この知見は、交代勤務者、頻繁な長距離旅行者、および光サイクルが乱れた環境で生活するすべての人に直接的な示唆を与える。肝臓のタンパク質合成機構は、アルブミン(重要な血液タンパク質)の産生を含め、概日時計によって調整された日次リズムで作動している。この時計が沈黙すると、その機構は機能しなくなる。
研究内容
David A. Areshidze率いる研究チームは、240匹の成体Wistarラット(雄120匹、雌120匹)を3つの条件(正常な明暗サイクル、21日間の恒常光(暗期除去)、または飲水中にメラトニン(12 mg/L)を添加した恒常光)に曝露した。
恒常光は顕著な分子・代謝変化を引き起こした:
- 雄で15.7%、雌で15.9%のアルブミン値低下、肝臓のタンパク質合成障害を示す。
- 雌雄ともに肝細胞内の時計タンパク質BMAL1とCLOCKが70%以上減少。
- 時計の抑制因子であるPER2は逆説的に28.9~35.0%増加、これは中核時計構成要素の同期が崩れる脱同調症の特徴である。
- 二要因分散分析により、照明条件(F=145.3、p<0.0001)、性別(F=18.7、p<0.01)、およびこれらの交互作用(F=7.2、p<0.05)の有意な効果が確認された。
重要なことに、アルブミン値は時計タンパク質発現と強く相関していた:BMAL1(r=0.79~0.81、p<0.001)、CLOCK(r=0.69~0.74、p<0.001)、PER2(r=-0.68~-0.71、p<0.001)。
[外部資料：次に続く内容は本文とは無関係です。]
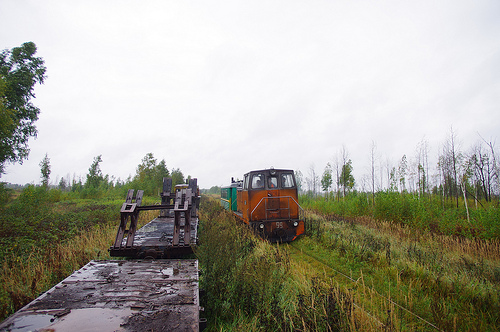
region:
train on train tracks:
[215, 166, 314, 244]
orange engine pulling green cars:
[208, 163, 314, 245]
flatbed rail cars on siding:
[22, 163, 211, 325]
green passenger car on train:
[211, 172, 243, 214]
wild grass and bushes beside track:
[296, 156, 496, 302]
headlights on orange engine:
[257, 217, 302, 238]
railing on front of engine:
[243, 186, 305, 234]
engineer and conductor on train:
[248, 169, 292, 188]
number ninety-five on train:
[268, 216, 293, 233]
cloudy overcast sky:
[47, 84, 480, 186]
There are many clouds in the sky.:
[35, 6, 486, 153]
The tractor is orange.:
[227, 146, 312, 263]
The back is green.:
[187, 145, 282, 240]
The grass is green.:
[335, 210, 495, 325]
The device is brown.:
[41, 162, 162, 322]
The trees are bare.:
[341, 137, 496, 192]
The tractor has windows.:
[230, 157, 311, 193]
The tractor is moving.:
[260, 240, 446, 325]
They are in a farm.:
[25, 10, 495, 315]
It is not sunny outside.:
[31, 36, 496, 324]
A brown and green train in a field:
[198, 144, 325, 251]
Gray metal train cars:
[1, 166, 209, 328]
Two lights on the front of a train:
[254, 219, 302, 233]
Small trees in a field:
[317, 130, 483, 196]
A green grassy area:
[355, 210, 470, 275]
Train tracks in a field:
[290, 240, 425, 325]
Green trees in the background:
[80, 140, 165, 180]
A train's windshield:
[245, 170, 295, 190]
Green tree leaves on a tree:
[0, 35, 45, 145]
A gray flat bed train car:
[0, 251, 200, 326]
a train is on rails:
[205, 154, 322, 258]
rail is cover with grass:
[280, 243, 434, 330]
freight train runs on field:
[210, 159, 312, 253]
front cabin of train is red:
[236, 160, 313, 250]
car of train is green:
[211, 176, 251, 214]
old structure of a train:
[7, 161, 218, 326]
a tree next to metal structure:
[1, 30, 53, 195]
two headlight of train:
[253, 216, 299, 231]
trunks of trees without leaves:
[302, 122, 497, 222]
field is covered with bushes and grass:
[14, 153, 499, 330]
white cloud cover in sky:
[318, 44, 407, 103]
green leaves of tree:
[5, 58, 35, 126]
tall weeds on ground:
[222, 254, 324, 325]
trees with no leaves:
[466, 151, 497, 181]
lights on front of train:
[249, 215, 304, 234]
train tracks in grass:
[342, 280, 384, 312]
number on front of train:
[268, 216, 290, 238]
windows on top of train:
[244, 170, 299, 197]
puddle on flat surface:
[154, 260, 183, 290]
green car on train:
[213, 177, 243, 214]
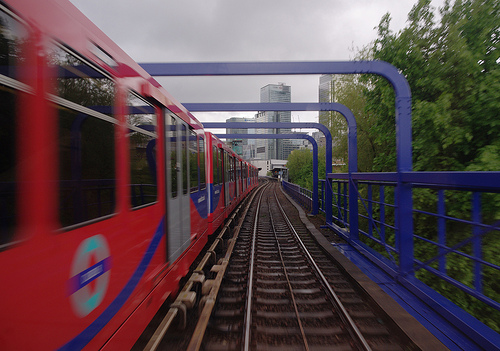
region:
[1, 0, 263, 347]
a large red train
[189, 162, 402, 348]
a set of empty train tracks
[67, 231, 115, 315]
a blurry logo on the side of the train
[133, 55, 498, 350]
blue railing that overlaps the train tracks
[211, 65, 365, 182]
city in the background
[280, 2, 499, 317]
trees bordering the train tracks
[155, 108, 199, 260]
a gray door on the train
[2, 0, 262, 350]
train is moving fast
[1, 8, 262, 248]
train windows are black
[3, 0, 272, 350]
long red train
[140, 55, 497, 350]
purple metal siding on train track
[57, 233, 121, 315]
round grey circle on side of train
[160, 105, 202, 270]
grey train doors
共分散分析により、BMAL1発現がアルブミン値の最も強い単一予測因子であることが特定され(ベータ=0.52、p<0.0001)、性別は独立した有意性を保持した(p=0.02)。ROC分析では、BMAL1発現が低アルブミン血症をAUC値0.87~0.89で予測可能であることが示された。
メラトニンはすべてのパラメータを完全に回復させた。 この処置によりBMAL1、CLOCK、PER2の発現が正常化され、総タンパク質およびアルブミン値は雌雄ラットともにコントロール値に戻った。
重要性
肝臓は代謝機能(タンパク質合成を含む)を計画するために概日タイミングに依存している。本研究は、この関連性が双方向的かつ定量可能であることを示している:光周期の乱れが特定の時計タンパク質を抑制し、その変化が機能的出力(アルブミン値)に直接反映される。
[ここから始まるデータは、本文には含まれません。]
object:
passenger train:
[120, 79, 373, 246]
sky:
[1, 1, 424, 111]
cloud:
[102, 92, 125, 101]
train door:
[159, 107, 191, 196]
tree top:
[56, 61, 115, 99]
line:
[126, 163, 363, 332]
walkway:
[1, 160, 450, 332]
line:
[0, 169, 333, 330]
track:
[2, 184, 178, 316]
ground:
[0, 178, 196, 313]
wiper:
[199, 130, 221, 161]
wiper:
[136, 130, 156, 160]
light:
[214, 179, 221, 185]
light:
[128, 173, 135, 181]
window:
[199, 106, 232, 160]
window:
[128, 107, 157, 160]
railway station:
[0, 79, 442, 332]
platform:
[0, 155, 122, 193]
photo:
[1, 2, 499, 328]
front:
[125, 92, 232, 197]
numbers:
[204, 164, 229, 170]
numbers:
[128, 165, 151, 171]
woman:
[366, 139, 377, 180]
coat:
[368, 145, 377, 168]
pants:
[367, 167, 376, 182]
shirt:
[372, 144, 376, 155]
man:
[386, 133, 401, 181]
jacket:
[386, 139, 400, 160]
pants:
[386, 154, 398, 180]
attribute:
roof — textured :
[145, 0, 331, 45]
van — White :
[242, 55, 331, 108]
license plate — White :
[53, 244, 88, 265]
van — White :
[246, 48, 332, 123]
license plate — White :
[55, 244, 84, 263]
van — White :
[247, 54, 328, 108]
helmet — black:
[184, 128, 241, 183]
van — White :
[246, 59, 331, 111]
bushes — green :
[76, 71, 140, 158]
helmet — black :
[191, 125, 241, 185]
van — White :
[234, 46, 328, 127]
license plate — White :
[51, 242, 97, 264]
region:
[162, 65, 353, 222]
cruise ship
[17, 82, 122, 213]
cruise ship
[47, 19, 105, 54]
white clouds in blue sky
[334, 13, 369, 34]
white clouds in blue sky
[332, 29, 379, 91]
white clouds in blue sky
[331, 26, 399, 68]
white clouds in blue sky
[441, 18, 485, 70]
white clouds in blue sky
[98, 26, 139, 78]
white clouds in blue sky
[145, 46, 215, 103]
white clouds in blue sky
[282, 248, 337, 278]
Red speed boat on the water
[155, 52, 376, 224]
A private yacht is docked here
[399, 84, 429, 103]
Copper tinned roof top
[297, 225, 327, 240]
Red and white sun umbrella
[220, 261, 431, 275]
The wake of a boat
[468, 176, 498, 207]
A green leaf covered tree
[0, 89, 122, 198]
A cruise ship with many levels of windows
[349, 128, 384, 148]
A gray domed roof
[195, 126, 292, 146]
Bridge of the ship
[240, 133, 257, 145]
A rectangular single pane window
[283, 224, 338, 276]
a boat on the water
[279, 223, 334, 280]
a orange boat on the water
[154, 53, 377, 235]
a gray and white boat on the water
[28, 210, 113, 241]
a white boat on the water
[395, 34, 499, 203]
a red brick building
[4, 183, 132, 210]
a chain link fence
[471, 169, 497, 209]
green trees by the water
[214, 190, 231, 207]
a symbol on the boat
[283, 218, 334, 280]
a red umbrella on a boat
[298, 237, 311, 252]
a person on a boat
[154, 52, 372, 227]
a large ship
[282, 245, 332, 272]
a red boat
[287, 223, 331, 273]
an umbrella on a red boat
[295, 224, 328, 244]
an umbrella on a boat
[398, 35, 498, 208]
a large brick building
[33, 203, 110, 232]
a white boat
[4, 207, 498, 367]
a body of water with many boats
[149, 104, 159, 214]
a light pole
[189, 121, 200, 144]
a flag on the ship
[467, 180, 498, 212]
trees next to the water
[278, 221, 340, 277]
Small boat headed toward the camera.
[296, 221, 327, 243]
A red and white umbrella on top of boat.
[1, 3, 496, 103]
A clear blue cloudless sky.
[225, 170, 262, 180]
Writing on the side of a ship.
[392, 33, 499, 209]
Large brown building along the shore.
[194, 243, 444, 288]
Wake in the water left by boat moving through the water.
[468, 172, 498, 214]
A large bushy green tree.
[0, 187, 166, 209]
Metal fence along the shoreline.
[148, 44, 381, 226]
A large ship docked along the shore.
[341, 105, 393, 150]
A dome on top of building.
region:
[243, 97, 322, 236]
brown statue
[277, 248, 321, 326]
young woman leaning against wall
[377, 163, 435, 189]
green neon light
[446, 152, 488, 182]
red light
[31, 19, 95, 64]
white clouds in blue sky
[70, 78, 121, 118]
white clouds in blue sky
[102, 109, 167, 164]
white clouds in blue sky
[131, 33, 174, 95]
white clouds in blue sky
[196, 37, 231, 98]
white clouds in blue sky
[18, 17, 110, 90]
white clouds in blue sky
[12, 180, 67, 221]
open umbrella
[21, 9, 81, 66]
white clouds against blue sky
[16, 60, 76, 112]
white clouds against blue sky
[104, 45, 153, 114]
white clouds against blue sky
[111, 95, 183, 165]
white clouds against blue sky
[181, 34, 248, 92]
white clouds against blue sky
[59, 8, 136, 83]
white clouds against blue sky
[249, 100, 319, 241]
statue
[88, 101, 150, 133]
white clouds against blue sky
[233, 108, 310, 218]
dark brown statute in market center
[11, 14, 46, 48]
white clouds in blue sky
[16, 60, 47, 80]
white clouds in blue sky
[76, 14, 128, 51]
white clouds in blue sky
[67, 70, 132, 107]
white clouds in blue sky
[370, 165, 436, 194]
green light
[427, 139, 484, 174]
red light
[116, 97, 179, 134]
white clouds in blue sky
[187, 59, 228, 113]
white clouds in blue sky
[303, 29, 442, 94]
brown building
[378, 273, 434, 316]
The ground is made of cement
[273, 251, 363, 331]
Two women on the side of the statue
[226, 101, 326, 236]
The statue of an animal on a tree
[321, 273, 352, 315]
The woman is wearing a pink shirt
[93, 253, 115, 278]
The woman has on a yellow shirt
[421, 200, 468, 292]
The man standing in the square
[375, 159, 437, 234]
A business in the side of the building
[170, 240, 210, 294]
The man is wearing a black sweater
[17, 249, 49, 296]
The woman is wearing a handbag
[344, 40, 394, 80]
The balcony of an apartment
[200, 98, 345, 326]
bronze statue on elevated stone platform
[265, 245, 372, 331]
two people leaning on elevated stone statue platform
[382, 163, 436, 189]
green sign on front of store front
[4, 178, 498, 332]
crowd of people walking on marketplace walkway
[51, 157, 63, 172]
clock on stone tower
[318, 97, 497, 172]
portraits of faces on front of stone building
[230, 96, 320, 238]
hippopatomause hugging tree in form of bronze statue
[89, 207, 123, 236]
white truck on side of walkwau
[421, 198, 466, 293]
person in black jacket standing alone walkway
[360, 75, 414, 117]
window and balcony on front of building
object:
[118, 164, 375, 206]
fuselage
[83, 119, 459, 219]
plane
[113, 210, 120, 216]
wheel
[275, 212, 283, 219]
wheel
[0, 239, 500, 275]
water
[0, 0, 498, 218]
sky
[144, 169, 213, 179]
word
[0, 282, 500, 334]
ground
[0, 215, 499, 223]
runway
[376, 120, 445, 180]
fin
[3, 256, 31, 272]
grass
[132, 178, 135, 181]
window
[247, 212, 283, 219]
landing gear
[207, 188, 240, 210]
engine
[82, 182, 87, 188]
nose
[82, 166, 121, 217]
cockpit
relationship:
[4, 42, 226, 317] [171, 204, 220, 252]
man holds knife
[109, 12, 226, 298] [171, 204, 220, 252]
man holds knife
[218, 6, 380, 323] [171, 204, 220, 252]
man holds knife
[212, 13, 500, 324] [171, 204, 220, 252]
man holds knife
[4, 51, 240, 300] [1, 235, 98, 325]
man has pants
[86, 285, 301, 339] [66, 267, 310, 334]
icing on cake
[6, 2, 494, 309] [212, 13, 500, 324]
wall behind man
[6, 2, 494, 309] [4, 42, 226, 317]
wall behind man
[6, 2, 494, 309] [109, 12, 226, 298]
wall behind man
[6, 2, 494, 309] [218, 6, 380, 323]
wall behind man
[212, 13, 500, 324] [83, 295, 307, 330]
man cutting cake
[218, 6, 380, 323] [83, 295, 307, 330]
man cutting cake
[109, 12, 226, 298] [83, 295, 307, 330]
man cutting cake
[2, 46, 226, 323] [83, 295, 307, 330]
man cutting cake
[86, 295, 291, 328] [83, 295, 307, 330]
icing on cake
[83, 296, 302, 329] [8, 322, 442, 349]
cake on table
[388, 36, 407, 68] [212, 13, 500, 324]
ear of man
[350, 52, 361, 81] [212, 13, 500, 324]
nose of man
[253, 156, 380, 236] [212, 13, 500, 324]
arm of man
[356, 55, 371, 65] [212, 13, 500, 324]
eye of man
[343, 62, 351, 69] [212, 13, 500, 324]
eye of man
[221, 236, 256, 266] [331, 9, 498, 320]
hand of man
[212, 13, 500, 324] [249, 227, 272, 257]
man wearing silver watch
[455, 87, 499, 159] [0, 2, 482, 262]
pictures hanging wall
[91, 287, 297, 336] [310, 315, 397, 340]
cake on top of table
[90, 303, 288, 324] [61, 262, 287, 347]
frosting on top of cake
性差は注目に値する。照明条件と性別の交互作用は、雌雄で概日リズム障害に対する感受性が異なる可能性を示唆しており、これは交代勤務の健康研究ではほとんど考慮されていない要素である。BMAL1は、低アルブミン血症に対する強い予測力を有する概日関連肝機能障害のバイオマーカーとして浮上した。
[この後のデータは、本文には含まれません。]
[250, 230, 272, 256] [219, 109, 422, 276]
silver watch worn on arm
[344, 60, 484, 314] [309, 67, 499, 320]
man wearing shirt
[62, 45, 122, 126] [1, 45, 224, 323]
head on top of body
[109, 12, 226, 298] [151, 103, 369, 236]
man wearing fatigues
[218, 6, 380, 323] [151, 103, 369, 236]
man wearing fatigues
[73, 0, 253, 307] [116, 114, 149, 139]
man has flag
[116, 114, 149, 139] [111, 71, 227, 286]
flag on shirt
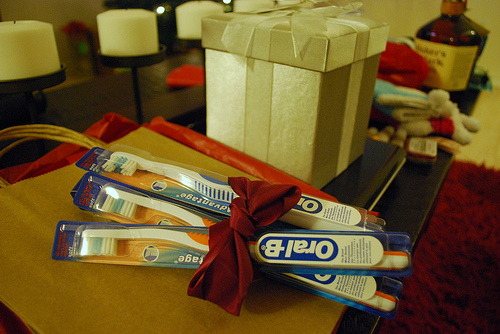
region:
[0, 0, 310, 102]
five white candles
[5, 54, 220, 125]
candles are on black candle holder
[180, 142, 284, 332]
toothbrushes are tied together with a bow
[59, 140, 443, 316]
toothbrushes on top of gift bag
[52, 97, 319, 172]
red tissue paper under gift bag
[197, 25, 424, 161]
gift box is wrapped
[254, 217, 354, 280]
brand of toothbrushes is Oral-B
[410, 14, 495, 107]
liquor bottle on the table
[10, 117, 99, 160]
handles of gift bags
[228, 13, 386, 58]
gift box has a bow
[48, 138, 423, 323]
three toothbrushes wrapped in a bow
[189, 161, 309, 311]
red bow around toothbrushes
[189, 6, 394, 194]
box that a gift would come in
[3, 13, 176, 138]
candles on candlestands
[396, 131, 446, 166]
box of Altoids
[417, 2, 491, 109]
bottle of something on the table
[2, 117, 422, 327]
three toothbrushes on top of a gift bag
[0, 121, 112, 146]
handles of a gift bag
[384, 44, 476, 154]
clothing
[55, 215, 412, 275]
toothbrush new in the package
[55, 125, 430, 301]
toothbrushes wrapped in bow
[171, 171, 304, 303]
the bow is red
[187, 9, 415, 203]
gold colored gift box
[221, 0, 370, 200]
bow tie is white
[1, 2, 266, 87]
white candles behind gift box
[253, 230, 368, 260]
blue background on packaging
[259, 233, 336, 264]
letters say oral b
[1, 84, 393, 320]
toothbrushes laying on bag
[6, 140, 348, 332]
bag made of paper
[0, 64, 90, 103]
candle holders are black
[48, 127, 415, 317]
toothbrushes held together by ribbon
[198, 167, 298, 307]
red ribbon tied into bow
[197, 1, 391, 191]
metallic gold gift box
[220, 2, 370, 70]
sheer gold ribbon on gift box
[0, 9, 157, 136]
candle holder with white candles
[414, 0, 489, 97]
bottle of Maker's Mark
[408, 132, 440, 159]
red and white altoids tin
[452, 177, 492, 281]
red shaggy area rug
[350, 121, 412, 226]
laptop underneath gifts being wrapped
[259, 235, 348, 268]
blue and white logo on toothbrushes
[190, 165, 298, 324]
red ribbon tied into a bow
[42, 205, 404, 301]
new packaged toothbrush on table top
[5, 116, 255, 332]
yellow paper gift bag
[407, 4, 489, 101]
bottle of whiskey on table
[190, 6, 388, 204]
square silver gift box with bow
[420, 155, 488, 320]
red fuzzy shag carpeting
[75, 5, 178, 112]
white candle on tall candle holder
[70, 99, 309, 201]
red accent gift tissue paper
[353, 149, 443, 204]
brown wooden table top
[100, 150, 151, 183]
blue and white toothbrush bristles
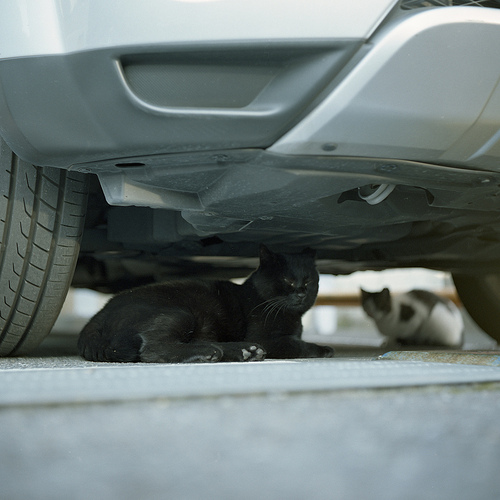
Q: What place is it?
A: It is a pavement.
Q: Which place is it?
A: It is a pavement.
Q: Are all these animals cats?
A: Yes, all the animals are cats.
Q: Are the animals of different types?
A: No, all the animals are cats.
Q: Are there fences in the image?
A: No, there are no fences.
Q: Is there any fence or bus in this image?
A: No, there are no fences or buses.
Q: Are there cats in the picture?
A: Yes, there is a cat.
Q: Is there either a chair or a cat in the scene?
A: Yes, there is a cat.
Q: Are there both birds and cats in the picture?
A: No, there is a cat but no birds.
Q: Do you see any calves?
A: No, there are no calves.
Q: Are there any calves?
A: No, there are no calves.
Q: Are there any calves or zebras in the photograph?
A: No, there are no calves or zebras.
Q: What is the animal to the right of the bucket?
A: The animal is a cat.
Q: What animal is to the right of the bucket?
A: The animal is a cat.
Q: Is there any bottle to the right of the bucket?
A: No, there is a cat to the right of the bucket.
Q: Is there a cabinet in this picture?
A: No, there are no cabinets.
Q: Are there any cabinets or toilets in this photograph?
A: No, there are no cabinets or toilets.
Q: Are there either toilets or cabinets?
A: No, there are no cabinets or toilets.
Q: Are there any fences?
A: No, there are no fences.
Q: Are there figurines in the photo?
A: No, there are no figurines.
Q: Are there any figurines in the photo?
A: No, there are no figurines.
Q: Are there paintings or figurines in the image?
A: No, there are no figurines or paintings.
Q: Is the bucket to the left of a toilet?
A: No, the bucket is to the left of the cat.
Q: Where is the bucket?
A: The bucket is on the ground.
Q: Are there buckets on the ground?
A: Yes, there is a bucket on the ground.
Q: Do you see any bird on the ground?
A: No, there is a bucket on the ground.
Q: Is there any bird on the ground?
A: No, there is a bucket on the ground.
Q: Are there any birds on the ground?
A: No, there is a bucket on the ground.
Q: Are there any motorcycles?
A: No, there are no motorcycles.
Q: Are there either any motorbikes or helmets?
A: No, there are no motorbikes or helmets.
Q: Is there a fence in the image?
A: No, there are no fences.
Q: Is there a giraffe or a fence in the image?
A: No, there are no fences or giraffes.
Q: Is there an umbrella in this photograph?
A: No, there are no umbrellas.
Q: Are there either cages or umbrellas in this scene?
A: No, there are no umbrellas or cages.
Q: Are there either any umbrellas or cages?
A: No, there are no umbrellas or cages.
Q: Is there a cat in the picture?
A: Yes, there are cats.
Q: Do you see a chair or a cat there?
A: Yes, there are cats.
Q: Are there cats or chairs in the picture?
A: Yes, there are cats.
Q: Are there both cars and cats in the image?
A: Yes, there are both cats and a car.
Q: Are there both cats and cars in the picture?
A: Yes, there are both cats and a car.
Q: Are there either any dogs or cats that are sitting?
A: Yes, the cats are sitting.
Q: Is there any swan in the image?
A: No, there are no swans.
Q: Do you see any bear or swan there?
A: No, there are no swans or bears.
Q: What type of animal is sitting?
A: The animal is cats.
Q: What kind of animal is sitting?
A: The animal is cats.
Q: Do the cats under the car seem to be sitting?
A: Yes, the cats are sitting.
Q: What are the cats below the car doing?
A: The cats are sitting.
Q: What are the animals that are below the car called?
A: The animals are cats.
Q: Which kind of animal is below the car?
A: The animals are cats.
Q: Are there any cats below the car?
A: Yes, there are cats below the car.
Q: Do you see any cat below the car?
A: Yes, there are cats below the car.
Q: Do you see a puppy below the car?
A: No, there are cats below the car.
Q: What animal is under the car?
A: The cats are under the car.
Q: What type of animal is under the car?
A: The animals are cats.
両性におけるメラトニンの回復効果は、不可避的な概日リズム障害に直面する集団(夜勤労働者、ICUスタッフ、非24時間生活スタイルの個人)に対する潜在的な時間生物学的介入として位置づけられる。
限界
これは動物実験である。ラットの概日生理は夜行性であり、メラトニンの効果の大きさや投与計画(飲水中12 mg/L)はヒトに直接適用できない可能性がある。恒常光モデルは極端な形態の概日リズム障害を表しており、実際の交代勤務スケジュールと一致する可能性は低い。
結論
慢性的な光由来の概日リズム障害は、時計機構を劣化させることにより肝臓のタンパク質産生能を損なう。すでに睡眠障害に臨床使用されている内因性ホルモンであるメラトニンは、ラットにおいてこの損傷を完全に回復させ、光サイクルが乱れた人々の肝機能保護に向けた時間生物学的戦略の可能性を開く。
出典: Areshidze DA, Kozlova MA, Anurkina AI, Chernikov VP, Gladyshev NS. Circadian dysregulation as a factor in impaired hepatic protein-synthetic function under chronic photoperiod disruption: the role of sex and chronobiotic correction. Biology of Sex Differences. 2026 Jul 4. DOI: 10.1186/s13293-026-00949-y. PMID: 42401921.